**Task goal:**
Rewrite the material so that every occurrence of "HOT NEWS" becomes "TOP NEWS", with nothing else changed.

**Material to process:**
*-*-*
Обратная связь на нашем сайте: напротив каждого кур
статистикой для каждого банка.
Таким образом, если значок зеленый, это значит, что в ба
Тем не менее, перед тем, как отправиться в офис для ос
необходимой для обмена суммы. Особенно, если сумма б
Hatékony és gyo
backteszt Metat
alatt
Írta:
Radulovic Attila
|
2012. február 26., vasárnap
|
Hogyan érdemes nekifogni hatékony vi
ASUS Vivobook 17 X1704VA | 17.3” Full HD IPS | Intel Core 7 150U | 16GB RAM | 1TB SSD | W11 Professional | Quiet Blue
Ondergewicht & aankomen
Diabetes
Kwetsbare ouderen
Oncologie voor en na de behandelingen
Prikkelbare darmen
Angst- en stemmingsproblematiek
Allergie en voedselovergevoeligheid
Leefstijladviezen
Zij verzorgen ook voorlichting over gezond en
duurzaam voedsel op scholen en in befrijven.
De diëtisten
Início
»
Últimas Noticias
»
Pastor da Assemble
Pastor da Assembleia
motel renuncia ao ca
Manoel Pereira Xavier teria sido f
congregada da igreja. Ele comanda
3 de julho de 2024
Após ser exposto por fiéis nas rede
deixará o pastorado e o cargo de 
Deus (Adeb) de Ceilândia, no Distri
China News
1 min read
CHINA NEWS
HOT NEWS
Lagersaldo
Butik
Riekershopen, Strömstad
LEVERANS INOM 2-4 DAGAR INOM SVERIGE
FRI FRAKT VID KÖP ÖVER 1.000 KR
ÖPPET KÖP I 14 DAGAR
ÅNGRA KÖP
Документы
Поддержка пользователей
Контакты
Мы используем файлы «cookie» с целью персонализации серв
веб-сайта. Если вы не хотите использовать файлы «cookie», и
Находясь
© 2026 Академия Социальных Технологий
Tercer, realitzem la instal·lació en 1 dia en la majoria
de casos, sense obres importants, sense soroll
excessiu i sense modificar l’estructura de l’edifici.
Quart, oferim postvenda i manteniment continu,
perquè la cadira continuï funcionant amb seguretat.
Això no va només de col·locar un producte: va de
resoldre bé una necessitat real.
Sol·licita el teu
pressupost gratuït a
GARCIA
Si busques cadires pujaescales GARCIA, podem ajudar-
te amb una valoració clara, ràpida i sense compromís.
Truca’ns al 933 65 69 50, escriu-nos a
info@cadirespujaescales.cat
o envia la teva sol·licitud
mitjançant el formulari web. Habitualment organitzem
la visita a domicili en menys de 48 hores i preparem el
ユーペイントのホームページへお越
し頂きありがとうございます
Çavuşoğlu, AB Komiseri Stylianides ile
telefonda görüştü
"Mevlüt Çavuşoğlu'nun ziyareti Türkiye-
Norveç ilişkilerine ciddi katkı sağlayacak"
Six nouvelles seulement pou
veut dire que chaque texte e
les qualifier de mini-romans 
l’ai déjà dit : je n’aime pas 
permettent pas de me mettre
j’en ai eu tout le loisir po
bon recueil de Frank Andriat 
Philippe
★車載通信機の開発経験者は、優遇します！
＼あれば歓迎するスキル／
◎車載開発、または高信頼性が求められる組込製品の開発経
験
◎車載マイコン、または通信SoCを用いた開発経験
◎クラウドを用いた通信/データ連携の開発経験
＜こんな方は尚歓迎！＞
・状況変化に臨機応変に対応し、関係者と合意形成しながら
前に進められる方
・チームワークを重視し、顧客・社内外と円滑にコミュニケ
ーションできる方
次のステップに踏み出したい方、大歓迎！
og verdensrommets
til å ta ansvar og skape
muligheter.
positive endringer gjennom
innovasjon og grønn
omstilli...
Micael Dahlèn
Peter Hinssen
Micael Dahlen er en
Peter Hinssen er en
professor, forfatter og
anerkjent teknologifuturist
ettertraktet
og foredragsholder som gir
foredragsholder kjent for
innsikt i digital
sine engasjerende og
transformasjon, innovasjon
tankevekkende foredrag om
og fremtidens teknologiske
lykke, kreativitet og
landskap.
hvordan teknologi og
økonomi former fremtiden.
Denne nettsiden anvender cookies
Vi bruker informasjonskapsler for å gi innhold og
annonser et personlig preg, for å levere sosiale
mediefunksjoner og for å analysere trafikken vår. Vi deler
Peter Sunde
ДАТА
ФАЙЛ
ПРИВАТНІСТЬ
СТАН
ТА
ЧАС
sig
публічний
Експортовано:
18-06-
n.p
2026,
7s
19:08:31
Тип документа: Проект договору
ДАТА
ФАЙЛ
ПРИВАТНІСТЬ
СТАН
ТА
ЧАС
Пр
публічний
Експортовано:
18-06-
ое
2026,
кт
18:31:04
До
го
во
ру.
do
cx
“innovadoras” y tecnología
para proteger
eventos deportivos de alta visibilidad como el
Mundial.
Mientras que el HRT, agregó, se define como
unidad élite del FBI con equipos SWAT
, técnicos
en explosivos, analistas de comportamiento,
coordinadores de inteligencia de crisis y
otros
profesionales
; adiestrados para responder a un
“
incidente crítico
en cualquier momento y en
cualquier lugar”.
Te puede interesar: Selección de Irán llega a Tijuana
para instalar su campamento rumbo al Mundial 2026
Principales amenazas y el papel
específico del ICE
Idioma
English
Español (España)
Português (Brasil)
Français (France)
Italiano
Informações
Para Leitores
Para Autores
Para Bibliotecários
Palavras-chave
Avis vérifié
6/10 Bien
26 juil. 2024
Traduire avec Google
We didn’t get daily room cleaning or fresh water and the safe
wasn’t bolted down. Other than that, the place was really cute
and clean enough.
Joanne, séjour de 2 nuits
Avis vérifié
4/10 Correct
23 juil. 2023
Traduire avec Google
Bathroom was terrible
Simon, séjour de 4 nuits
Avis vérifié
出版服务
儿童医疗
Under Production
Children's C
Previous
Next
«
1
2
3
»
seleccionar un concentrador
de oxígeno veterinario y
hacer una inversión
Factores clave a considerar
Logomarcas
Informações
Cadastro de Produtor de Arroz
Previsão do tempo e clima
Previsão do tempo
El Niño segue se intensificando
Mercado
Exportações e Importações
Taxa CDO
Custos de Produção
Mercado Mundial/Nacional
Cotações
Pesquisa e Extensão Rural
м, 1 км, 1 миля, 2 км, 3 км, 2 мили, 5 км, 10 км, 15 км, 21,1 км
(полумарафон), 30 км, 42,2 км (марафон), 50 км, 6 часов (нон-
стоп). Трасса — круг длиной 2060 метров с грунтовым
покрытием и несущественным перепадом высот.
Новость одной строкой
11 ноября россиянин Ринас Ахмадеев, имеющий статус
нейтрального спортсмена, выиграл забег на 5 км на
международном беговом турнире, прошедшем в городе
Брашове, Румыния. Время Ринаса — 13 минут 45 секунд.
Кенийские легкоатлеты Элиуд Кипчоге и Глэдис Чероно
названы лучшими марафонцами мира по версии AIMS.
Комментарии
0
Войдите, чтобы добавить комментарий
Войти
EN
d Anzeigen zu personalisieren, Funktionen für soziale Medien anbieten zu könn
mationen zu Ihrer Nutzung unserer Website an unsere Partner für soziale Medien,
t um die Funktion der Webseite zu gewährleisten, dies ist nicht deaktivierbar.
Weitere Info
*-*-*
**Task output:**
Обратная связь на нашем сайте: напротив каждого кур
статистикой для каждого банка.
Таким образом, если значок зеленый, это значит, что в ба
Тем не менее, перед тем, как отправиться в офис для ос
необходимой для обмена суммы. Особенно, если сумма б
Hatékony és gyo
backteszt Metat
alatt
Írta:
Radulovic Attila
|
2012. február 26., vasárnap
|
Hogyan érdemes nekifogni hatékony vi
ASUS Vivobook 17 X1704VA | 17.3” Full HD IPS | Intel Core 7 150U | 16GB RAM | 1TB SSD | W11 Professional | Quiet Blue
Ondergewicht & aankomen
Diabetes
Kwetsbare ouderen
Oncologie voor en na de behandelingen
Prikkelbare darmen
Angst- en stemmingsproblematiek
Allergie en voedselovergevoeligheid
Leefstijladviezen
Zij verzorgen ook voorlichting over gezond en
duurzaam voedsel op scholen en in befrijven.
De diëtisten
Início
»
Últimas Noticias
»
Pastor da Assemble
Pastor da Assembleia
motel renuncia ao ca
Manoel Pereira Xavier teria sido f
congregada da igreja. Ele comanda
3 de julho de 2024
Após ser exposto por fiéis nas rede
deixará o pastorado e o cargo de 
Deus (Adeb) de Ceilândia, no Distri
China News
1 min read
CHINA NEWS
TOP NEWS
Lagersaldo
Butik
Riekershopen, Strömstad
LEVERANS INOM 2-4 DAGAR INOM SVERIGE
FRI FRAKT VID KÖP ÖVER 1.000 KR
ÖPPET KÖP I 14 DAGAR
ÅNGRA KÖP
Документы
Поддержка пользователей
Контакты
Мы используем файлы «cookie» с целью персонализации серв
веб-сайта. Если вы не хотите использовать файлы «cookie», и
Находясь
© 2026 Академия Социальных Технологий
Tercer, realitzem la instal·lació en 1 dia en la majoria
de casos, sense obres importants, sense soroll
excessiu i sense modificar l’estructura de l’edifici.
Quart, oferim postvenda i manteniment continu,
perquè la cadira continuï funcionant amb seguretat.
Això no va només de col·locar un producte: va de
resoldre bé una necessitat real.
Sol·licita el teu
pressupost gratuït a
GARCIA
Si busques cadires pujaescales GARCIA, podem ajudar-
te amb una valoració clara, ràpida i sense compromís.
Truca’ns al 933 65 69 50, escriu-nos a
info@cadirespujaescales.cat
o envia la teva sol·licitud
mitjançant el formulari web. Habitualment organitzem
la visita a domicili en menys de 48 hores i preparem el
ユーペイントのホームページへお越
し頂きありがとうございます
Çavuşoğlu, AB Komiseri Stylianides ile
telefonda görüştü
"Mevlüt Çavuşoğlu'nun ziyareti Türkiye-
Norveç ilişkilerine ciddi katkı sağlayacak"
Six nouvelles seulement pou
veut dire que chaque texte e
les qualifier de mini-romans 
l’ai déjà dit : je n’aime pas 
permettent pas de me mettre
j’en ai eu tout le loisir po
bon recueil de Frank Andriat 
Philippe
★車載通信機の開発経験者は、優遇します！
＼あれば歓迎するスキル／
◎車載開発、または高信頼性が求められる組込製品の開発経
験
◎車載マイコン、または通信SoCを用いた開発経験
◎クラウドを用いた通信/データ連携の開発経験
＜こんな方は尚歓迎！＞
・状況変化に臨機応変に対応し、関係者と合意形成しながら
前に進められる方
・チームワークを重視し、顧客・社内外と円滑にコミュニケ
ーションできる方
次のステップに踏み出したい方、大歓迎！
og verdensrommets
til å ta ansvar og skape
muligheter.
positive endringer gjennom
innovasjon og grønn
omstilli...
Micael Dahlèn
Peter Hinssen
Micael Dahlen er en
Peter Hinssen er en
professor, forfatter og
anerkjent teknologifuturist
ettertraktet
og foredragsholder som gir
foredragsholder kjent for
innsikt i digital
sine engasjerende og
transformasjon, innovasjon
tankevekkende foredrag om
og fremtidens teknologiske
lykke, kreativitet og
landskap.
hvordan teknologi og
økonomi former fremtiden.
Denne nettsiden anvender cookies
Vi bruker informasjonskapsler for å gi innhold og
annonser et personlig preg, for å levere sosiale
mediefunksjoner og for å analysere trafikken vår. Vi deler
Peter Sunde
ДАТА
ФАЙЛ
ПРИВАТНІСТЬ
СТАН
ТА
ЧАС
sig
публічний
Експортовано:
18-06-
n.p
2026,
7s
19:08:31
Тип документа: Проект договору
ДАТА
ФАЙЛ
ПРИВАТНІСТЬ
СТАН
ТА
ЧАС
Пр
публічний
Експортовано:
18-06-
ое
2026,
кт
18:31:04
До
го
во
ру.
do
cx
“innovadoras” y tecnología
para proteger
eventos deportivos de alta visibilidad como el
Mundial.
Mientras que el HRT, agregó, se define como
unidad élite del FBI con equipos SWAT
, técnicos
en explosivos, analistas de comportamiento,
coordinadores de inteligencia de crisis y
otros
profesionales
; adiestrados para responder a un
“
incidente crítico
en cualquier momento y en
cualquier lugar”.
Te puede interesar: Selección de Irán llega a Tijuana
para instalar su campamento rumbo al Mundial 2026
Principales amenazas y el papel
específico del ICE
Idioma
English
Español (España)
Português (Brasil)
Français (France)
Italiano
Informações
Para Leitores
Para Autores
Para Bibliotecários
Palavras-chave
Avis vérifié
6/10 Bien
26 juil. 2024
Traduire avec Google
We didn’t get daily room cleaning or fresh water and the safe
wasn’t bolted down. Other than that, the place was really cute
and clean enough.
Joanne, séjour de 2 nuits
Avis vérifié
4/10 Correct
23 juil. 2023
Traduire avec Google
Bathroom was terrible
Simon, séjour de 4 nuits
Avis vérifié
出版服务
儿童医疗
Under Production
Children's C
Previous
Next
«
1
2
3
»
seleccionar un concentrador
de oxígeno veterinario y
hacer una inversión
Factores clave a considerar
Logomarcas
Informações
Cadastro de Produtor de Arroz
Previsão do tempo e clima
Previsão do tempo
El Niño segue se intensificando
Mercado
Exportações e Importações
Taxa CDO
Custos de Produção
Mercado Mundial/Nacional
Cotações
Pesquisa e Extensão Rural
м, 1 км, 1 миля, 2 км, 3 км, 2 мили, 5 км, 10 км, 15 км, 21,1 км
(полумарафон), 30 км, 42,2 км (марафон), 50 км, 6 часов (нон-
стоп). Трасса — круг длиной 2060 метров с грунтовым
покрытием и несущественным перепадом высот.
Новость одной строкой
11 ноября россиянин Ринас Ахмадеев, имеющий статус
нейтрального спортсмена, выиграл забег на 5 км на
международном беговом турнире, прошедшем в городе
Брашове, Румыния. Время Ринаса — 13 минут 45 секунд.
Кенийские легкоатлеты Элиуд Кипчоге и Глэдис Чероно
названы лучшими марафонцами мира по версии AIMS.
Комментарии
0
Войдите, чтобы добавить комментарий
Войти
EN
d Anzeigen zu personalisieren, Funktionen für soziale Medien anbieten zu könn
mationen zu Ihrer Nutzung unserer Website an unsere Partner für soziale Medien,
t um die Funktion der Webseite zu gewährleisten, dies ist nicht deaktivierbar.
Weitere Info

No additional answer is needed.